The Summit is open to all gay and bisexual men who share a common interest in promoting better physical, spiritual and mental health. This is the third year in a row that the Regional Summit is being held in Fort Lauderdale.
The first Southeast Regional was held at Jekyll Island, Georgia and was met by protesters from local churches claiming that the Summit’s mission was to “recruit”
young boys and girls into homosexuality. This is the third year in a row that the Southeast Regional has been held in Fort Lauderdale, other Florida Summit locations include Fort Walton and Jacksonville Beach,
This is also the sixth National Summit; the first two being held in Boulder, Colorado then Raleigh, North Carolina, Salt Lake City, Utah and Seattle, Washington.
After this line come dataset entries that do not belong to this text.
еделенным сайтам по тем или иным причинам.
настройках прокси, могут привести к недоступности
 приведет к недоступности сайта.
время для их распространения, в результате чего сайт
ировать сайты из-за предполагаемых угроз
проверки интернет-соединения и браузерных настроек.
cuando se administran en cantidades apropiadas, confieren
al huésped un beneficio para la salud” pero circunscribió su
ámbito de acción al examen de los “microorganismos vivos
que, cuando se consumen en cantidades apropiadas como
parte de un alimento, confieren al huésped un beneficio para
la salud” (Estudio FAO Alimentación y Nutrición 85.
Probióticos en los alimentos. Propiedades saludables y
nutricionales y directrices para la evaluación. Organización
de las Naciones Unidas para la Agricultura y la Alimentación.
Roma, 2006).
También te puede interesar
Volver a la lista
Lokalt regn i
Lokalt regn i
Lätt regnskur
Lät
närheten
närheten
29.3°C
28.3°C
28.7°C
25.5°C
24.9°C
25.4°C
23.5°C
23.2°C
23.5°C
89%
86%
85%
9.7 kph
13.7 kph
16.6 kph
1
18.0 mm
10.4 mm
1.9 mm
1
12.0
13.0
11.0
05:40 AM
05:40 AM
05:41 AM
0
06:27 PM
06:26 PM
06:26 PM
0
“There’s a movement across the country — a shift from what is wrong with gay men [in regards to health issues] and instead focuses on strengths,” said Dr. David Fawcett, PhD, LCSW, secretary for the National Gay Men’s Health Conference. “It’s bringing together guys who are interested in their health; not just their physical, but their emotional health and put together a place where they can socialize and network.”
Fawcett said that so far, there are 300 people registered for the Summit; last year’s Summit attracted 150 attendees.
Fawcett credits that this year’s increased attendance to it being the “national” summit attracting people from all over the United States in addition to England and Australia. In the past years, Fawcett added, it’s really been geared towards the southeast, mostly Florida.
“I think that sometimes when people hear it’s a summit,” said Fawcett, “they think of boring workshops and Power Point presentations. But we’ve really gone out of our way to make it much more interactive this year.” He said that there will be information exchange but their will also be topics like writing and yoga.